Reduce the portion size of the foods you consume in one sitting, especially those you suspect contribute to the spike, to moderate their impact on your glucose levels.

Balanced Meal Composition

Combine these foods with high-fiber vegetables like broccoli or spinach. Fiber can slow down the absorption of sugars and help stabilize blood glucose levels.

Add Protein and Healthy Fats

Include sources of lean protein such as grilled chicken or turkey and healthy fats like avocado or olive oil to help balance the macronutrient profile of your meals, which can aid in steadying blood sugar levels.

Fiber-Rich Foods

Integrate foods like lentils or chickpeas into your meals, as they are known to help moderate blood sugar responses.

Spacing Meals

Allow sufficient time between meals to give your body a chance to stabilize blood sugar levels before introducing more food that could cause a spike.

Hydration

Ensure you’re drinking plenty of water throughout the day.
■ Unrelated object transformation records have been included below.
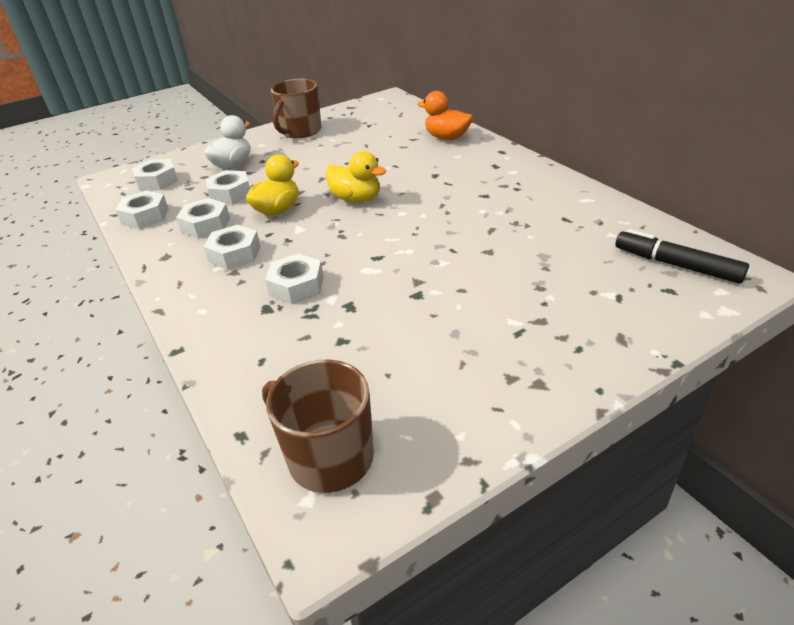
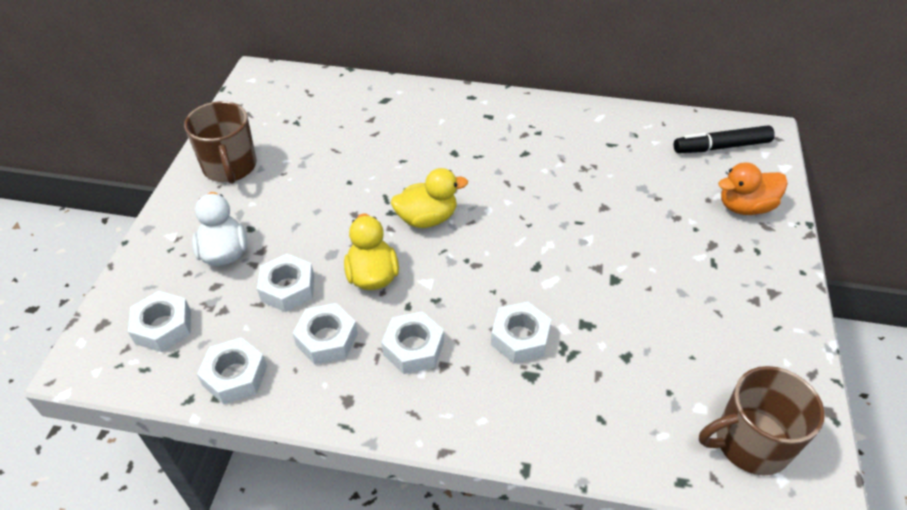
camera: 50 degrees left, 10 degrees up
orange duck [417,91,473,140] -> orange duck moved to [718,162,788,215]

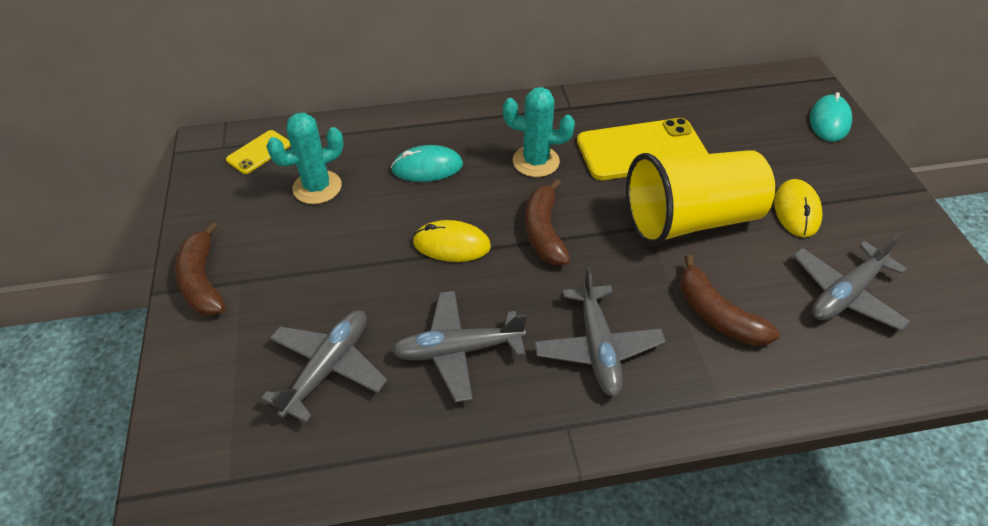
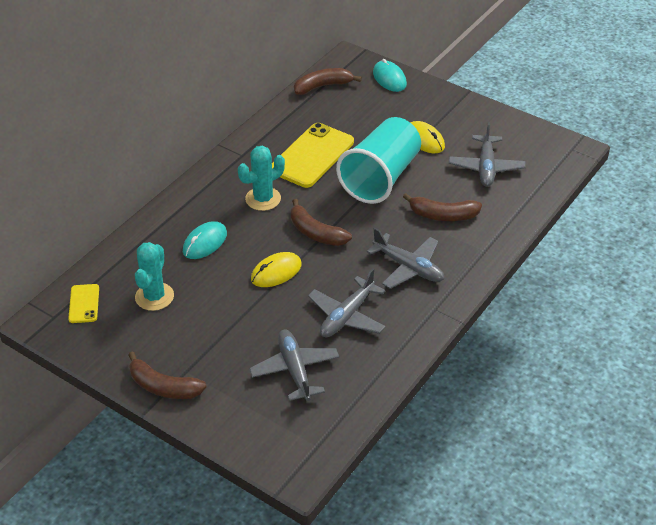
camera: 45 degrees left, 5 degrees down
yellow cup [626,150,775,246] -> turquoise cup [336,117,421,204]
none -> brown banana [294,68,362,95]

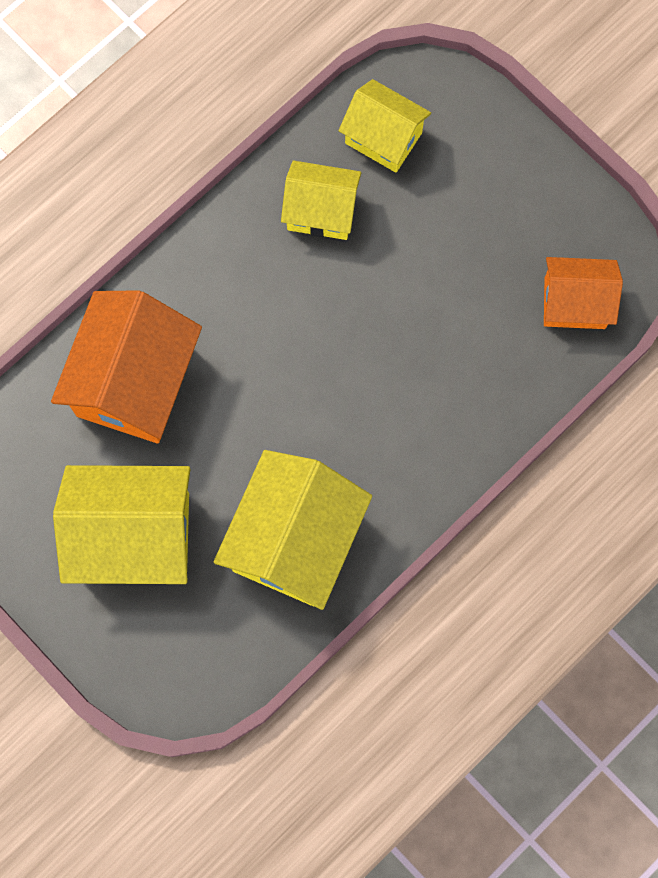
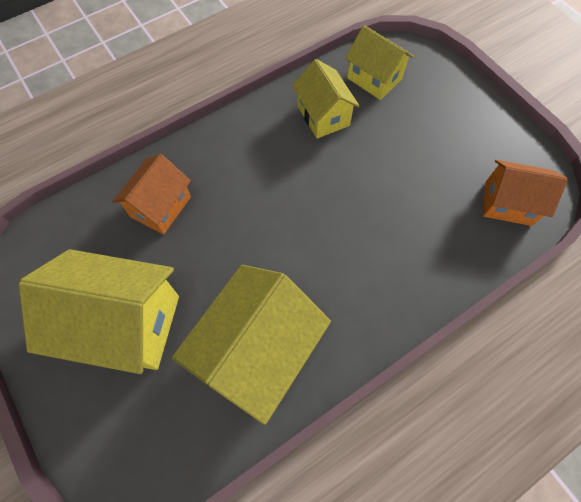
camera: 10 degrees right, 10 degrees down
orange house [51,290,202,443] -> orange house [112,154,191,235], size x0.60
yellow house [281,161,361,240] -> yellow house turned 45 degrees clockwise [292,59,360,139]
Adequate hydration can help maintain normal blood sugar levels.

Physical Activity

Incorporate regular physical activity, such as a brisk walk after meals, to help your body use glucose more effectively and reduce spikes.

Slow-Eating Techniques

Practice mindful eating by consuming your meals slowly, which can aid in digestion and allow your body more time to manage glucose levels.

Snack Wisely

Choose snacks that are lower in carbohydrates and include a source of protein or fiber, such as a small serving of Greek yogurt with chia seeds.

Monitor Food Combinations

Be mindful of how different foods affect your glucose levels when eaten together and adjust combinations as necessary to reduce spikes.